The crowd was not as big as a mass funeral procession Jan. 16 for nine of the 13 people beaten, shot or crushed to death by Soviet tanks in a Jan. 13 assault on Lithuania's broadcasting center. One soldier also died in that assault.
There was more violence Friday night. A parliamentary spokeswoman said a new joint patrol of Soviet police and soldiers beat a 22-year-old Lithuanian man on a Vilnius street.
It was the first reported violence involving the joint army-police patrols, which Baltic leaders see as the Kremlin's attempt to strengthen control over their breakaway republics.
Tautkus died Wednesday of a gunshot wound to the head he suffered at a military checkpoint the day before. Lithuanian officials said soldiers shot him because he refused to get out of his car. The military said a ricochet hit Tautkus.
Regardless of the circumstances, mourners saw him as another victim of the Kremlin's crackdown.

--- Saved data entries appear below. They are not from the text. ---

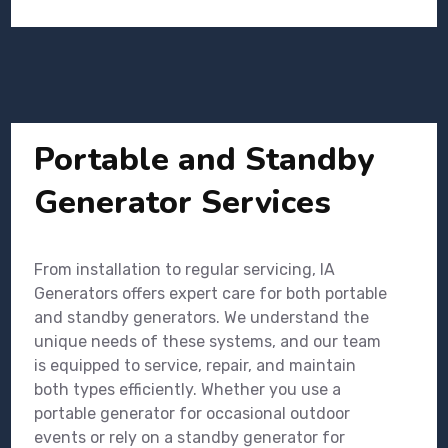
Portable and Standby
Generator Services
From installation to regular servicing, IA
Generators offers expert care for both portable
and standby generators. We understand the
unique needs of these systems, and our team
is equipped to service, repair, and maintain
both types efficiently. Whether you use a
portable generator for occasional outdoor
events or rely on a standby generator for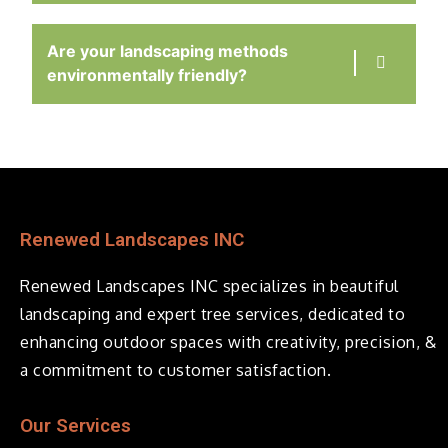
Are your landscaping methods
environmentally friendly?
Renewed Landscapes INC
Renewed Landscapes INC specializes in beautiful
landscaping and expert tree services, dedicated to
enhancing outdoor spaces with creativity, precision, &
a commitment to customer satisfaction.
Our Services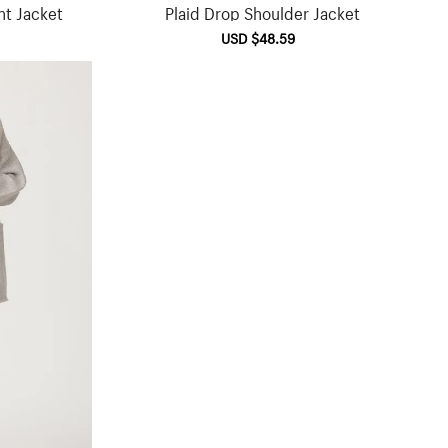
nt Jacket
Plaid Drop Shoulder Jacket
ular
Sale
USD $48.59
Regular
ce
price
price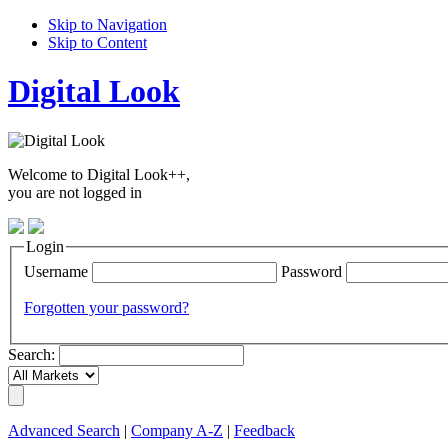
Skip to Navigation
Skip to Content
Digital Look
Welcome to Digital Look++,
you are not logged in
Login
Username
Password
Forgotten your password?
Search:
Advanced Search
|
Company A-Z
|
Feedback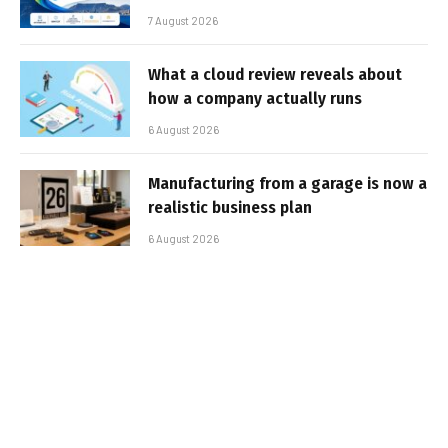
7 August 2026
What a cloud review reveals about
how a company actually runs
6 August 2026
Manufacturing from a garage is now a
realistic business plan
6 August 2026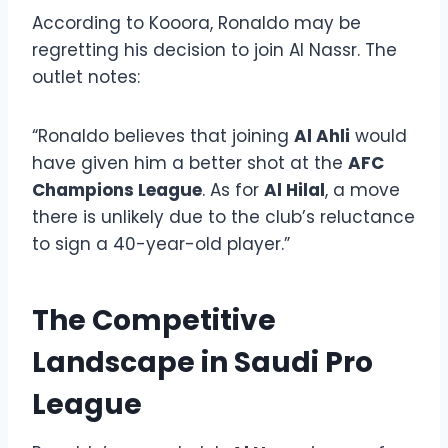
According to Kooora, Ronaldo may be
regretting his decision to join Al Nassr. The
outlet notes:
“Ronaldo believes that joining
Al Ahli
would
have given him a better shot at the
AFC
Champions League
. As for
Al Hilal
, a move
there is unlikely due to the club’s reluctance
to sign a 40-year-old player.”
The Competitive
Landscape in Saudi Pro
League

"We must remember all those who died for freedom," Vaicekonis told the mourners, one of whom held the flag of independent Lithuania inside the church.
Tautkus' brown and black coffin lay closed on a pickup truck at the head of a memorial procession through downtown Vilnius. Marchers held candles and shielded the flames from the icy wind and a light snowfall. Some also held red carnations and orange tulips.
Church bells pealed as a half-dozen pallbearers took the coffin off the truck and carried it to the church.
The ceremony was held a few blocks away from the Vilnius military garrison, the headquarters of the troops who have been carrying out the crackdown.
The military-police patrols began in major Soviet cities on Friday to combat rising crime. The newspaper Echo of Lithuania on Saturday quoted the republic's interior minister, Mariionas Misiuskonis, as saying there would be eight five-man patrols. They were to consist of an officer, two soldiers and two Soviet Interior Ministry soldiers in police uniforms.
Overnight, eight to 10 additional patrol squads with cars and perhaps armored personnel carriers will be on duty, the minister said. He said his forces would not participate.